- Addressing an oft-repeated criticism
There’s a view of God and religion that has traditionally been very popular among anthropologists. It goes something like this: primitive man didn’t know how the universe worked, and so he accounted for anything he didn’t understand by invoking some god or the other. Lightning, hurricanes, fires, floods, and the like, were all explained away by him as acts of god. As human knowledge increased, and science started demystifying more and more things, the domain of God/gods started shrinking. Very soon (and here the theory ventures into the domain of prophecy), when science has answered the remainder of the puzzles, religions and their respective gods will have all been rendered completely irrelevant. Of course, it’s debatable how accurate this view is (and we shall come to that question presently) there’s no denying the fact that it’s a widespread one. So much so that laymen who subscribe to it have come to believe that it’s the only view on offer.
This view is often referred to as the god of the gaps– gaps in human understanding of phenomena, gaps that are supposedly becoming smaller and smaller with the passage of time and with the relentless march of science. The theory goes on to say that the farther one glances back the more primitive one should expect the religion to be; and the more one views the modern man (scientific knowledge and all), the more enlightened the religion gets. The Quran doesn’t endorse this theory; in fact, it puts its weight behind the opposite anthropological view, namely, religion started sensibly, but degenerated with time. This view too has always existed; but has traditionally been drowned in all the noise made by the adherents of the first one. Anthropologists will, of course, keep debating these things endlessly, but the more one looks around, the harder it becomes to endorse the view that religion is becoming more enlightened with time.
But the god-of-the-gaps theory has been so popular that it has become the go-to argument of atheists against theists. To be fair, there are concepts of god that answer to this description, but do all religions preach a concept of god which can be swept conveniently under the same carpet? How does Islam, for example, fare against this criticism? While the god-of-the-gaps explains things currently unknown by appealing to a deity, the Muslim claims that certain things, by their very nature, will always remain unknown. Of course, there are many things that will be figured out, but some ‘gaps’ will always remain. This has nothing to do with the current limitation of scientific knowledge/understanding, which could change with time. This is an inherent limitation of human understanding: the human reasons by certain axioms, which always remain ‘outside’ the system in that if they are attempted to be proved from inside the system, the whole system collapses.

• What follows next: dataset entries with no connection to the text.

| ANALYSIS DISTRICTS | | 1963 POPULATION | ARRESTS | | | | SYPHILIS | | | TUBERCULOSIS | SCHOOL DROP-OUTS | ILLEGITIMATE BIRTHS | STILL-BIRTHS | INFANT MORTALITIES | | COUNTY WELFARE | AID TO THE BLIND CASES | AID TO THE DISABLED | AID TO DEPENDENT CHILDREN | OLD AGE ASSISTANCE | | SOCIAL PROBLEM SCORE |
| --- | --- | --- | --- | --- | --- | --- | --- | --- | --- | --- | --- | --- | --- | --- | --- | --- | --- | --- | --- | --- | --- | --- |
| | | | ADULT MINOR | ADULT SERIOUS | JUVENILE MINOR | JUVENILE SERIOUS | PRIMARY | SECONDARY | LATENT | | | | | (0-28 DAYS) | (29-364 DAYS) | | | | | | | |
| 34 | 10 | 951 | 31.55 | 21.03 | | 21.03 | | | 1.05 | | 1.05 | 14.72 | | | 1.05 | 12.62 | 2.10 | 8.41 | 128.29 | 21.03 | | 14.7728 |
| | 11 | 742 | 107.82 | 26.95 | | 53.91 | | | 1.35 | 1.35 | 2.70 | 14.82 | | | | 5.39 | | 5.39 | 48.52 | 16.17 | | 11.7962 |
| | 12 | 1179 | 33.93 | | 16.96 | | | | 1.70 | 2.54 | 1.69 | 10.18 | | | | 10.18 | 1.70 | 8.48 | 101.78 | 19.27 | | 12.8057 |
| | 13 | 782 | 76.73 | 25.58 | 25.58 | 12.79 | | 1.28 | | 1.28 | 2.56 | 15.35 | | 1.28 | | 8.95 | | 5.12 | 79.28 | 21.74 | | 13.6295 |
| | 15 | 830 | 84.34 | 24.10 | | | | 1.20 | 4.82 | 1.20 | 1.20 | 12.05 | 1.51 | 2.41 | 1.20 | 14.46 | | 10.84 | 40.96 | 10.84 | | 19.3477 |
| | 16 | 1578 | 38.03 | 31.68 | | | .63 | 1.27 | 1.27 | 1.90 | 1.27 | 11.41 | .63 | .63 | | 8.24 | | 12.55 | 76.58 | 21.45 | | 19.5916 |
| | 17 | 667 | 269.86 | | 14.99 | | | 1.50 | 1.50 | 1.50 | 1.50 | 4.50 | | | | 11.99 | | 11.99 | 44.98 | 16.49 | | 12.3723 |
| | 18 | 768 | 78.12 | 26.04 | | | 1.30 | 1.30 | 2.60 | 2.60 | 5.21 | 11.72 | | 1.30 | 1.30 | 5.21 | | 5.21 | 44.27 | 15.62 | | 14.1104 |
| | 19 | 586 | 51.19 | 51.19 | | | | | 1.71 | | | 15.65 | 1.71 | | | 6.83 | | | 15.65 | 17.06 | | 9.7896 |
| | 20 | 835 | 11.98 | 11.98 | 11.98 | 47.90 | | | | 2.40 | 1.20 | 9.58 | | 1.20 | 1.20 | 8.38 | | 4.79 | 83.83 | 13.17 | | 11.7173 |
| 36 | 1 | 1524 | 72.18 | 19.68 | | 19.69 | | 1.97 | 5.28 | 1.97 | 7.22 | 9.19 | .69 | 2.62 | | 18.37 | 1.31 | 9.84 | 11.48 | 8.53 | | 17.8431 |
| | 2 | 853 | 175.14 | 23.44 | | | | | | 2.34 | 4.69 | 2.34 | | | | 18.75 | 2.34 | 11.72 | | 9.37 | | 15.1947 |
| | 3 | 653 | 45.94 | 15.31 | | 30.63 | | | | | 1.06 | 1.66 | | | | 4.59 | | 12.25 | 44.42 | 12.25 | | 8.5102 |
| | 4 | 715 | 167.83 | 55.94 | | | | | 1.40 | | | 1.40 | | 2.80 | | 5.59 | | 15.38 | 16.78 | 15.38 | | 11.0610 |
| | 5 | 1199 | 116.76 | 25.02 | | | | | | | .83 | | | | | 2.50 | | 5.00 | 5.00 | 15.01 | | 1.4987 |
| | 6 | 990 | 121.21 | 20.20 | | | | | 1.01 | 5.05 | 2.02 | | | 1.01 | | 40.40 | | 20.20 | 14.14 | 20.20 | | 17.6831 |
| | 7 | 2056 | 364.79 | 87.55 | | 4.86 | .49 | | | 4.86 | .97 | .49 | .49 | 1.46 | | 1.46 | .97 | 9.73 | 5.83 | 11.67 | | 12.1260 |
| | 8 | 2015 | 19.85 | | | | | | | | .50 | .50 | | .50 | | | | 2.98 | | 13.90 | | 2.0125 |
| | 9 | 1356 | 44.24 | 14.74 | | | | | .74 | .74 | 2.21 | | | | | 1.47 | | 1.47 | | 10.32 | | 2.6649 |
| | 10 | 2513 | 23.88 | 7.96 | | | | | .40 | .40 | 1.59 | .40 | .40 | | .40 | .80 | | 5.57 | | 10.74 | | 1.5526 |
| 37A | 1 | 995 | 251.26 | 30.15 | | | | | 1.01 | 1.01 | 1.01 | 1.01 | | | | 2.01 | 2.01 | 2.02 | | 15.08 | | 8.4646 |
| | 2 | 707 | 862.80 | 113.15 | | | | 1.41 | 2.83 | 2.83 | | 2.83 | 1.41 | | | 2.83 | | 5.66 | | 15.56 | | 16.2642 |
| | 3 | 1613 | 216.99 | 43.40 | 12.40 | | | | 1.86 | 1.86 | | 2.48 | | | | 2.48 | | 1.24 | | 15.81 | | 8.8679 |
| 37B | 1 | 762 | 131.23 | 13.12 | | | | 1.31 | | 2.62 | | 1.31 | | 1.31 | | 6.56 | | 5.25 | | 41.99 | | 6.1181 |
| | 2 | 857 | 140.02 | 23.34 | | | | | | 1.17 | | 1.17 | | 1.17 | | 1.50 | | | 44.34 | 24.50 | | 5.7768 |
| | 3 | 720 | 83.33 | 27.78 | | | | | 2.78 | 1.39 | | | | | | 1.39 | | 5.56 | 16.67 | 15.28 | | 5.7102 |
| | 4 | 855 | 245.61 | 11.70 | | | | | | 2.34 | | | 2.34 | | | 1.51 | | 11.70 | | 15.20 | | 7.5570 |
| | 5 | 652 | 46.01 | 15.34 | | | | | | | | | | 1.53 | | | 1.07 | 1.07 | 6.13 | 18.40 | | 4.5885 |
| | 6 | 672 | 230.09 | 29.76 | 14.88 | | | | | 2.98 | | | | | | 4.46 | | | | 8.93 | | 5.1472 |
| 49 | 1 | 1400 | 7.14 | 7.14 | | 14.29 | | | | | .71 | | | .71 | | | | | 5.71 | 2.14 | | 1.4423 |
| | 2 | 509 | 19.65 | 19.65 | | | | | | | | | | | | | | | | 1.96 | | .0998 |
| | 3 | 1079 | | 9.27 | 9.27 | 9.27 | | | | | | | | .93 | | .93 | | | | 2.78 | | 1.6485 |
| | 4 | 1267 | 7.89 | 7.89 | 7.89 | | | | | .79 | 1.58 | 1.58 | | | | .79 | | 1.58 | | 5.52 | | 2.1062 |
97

The domain of science is limited to physical phenomena any way; and expecting it to answer metaphysical mysteries is demanding too much from it. Science therefore doesn’t even come into the debate
Intelligent people in all ages have maintained that some things can’t be known– not in this life anyway. The person of God, the details of the Hereafter, the ‘mechanics’ (for want of a better word) of revelation, for example, will always remain unknown. As a wise person once remarked, ‘The most you can know about the person of God is that you can’t know Him’. Of course, we can know about his Will, which is another name for the laws of the universe.
Modern logic appears to agree. Namely, the totality of truth is ineffable. For the Muslim, God is Al-Haqq (The Truth), and is therefore just outside what men can know. So it is that, according to the Quran, when Prophet Moses expressed his wish to see God, he was told that that was not possible [7:143]. Of course, the limitation here is the human being’s, not God’s (as the atheist often cheekily tries to imply). In reply to another question regarding the nature of revelation (how God, reaching down from the supernatural, interacts with men) The Quran points out that humans have been given but little knowledge [17:85]. Regarding knowable facts on the other hand, it’s the same Quran that encourages inquiry, which says that the heavens and the earth have been made subservient to man for exploitation by him. The key is to differentiate between the two, and not to waste time in pursuing knowledge that is unattainable. I am afraid, many scientifically minded Muslims too are confused on this point.
The inability to know the totality of truth is an inherent human limitation– there’s nothing provisional about it; hence the god-of-the-gaps charge is misplaced. The domain of science is limited to physical phenomena any way; and expecting it to answer metaphysical mysteries is demanding too much from it. Science therefore doesn’t even come into the debate, really.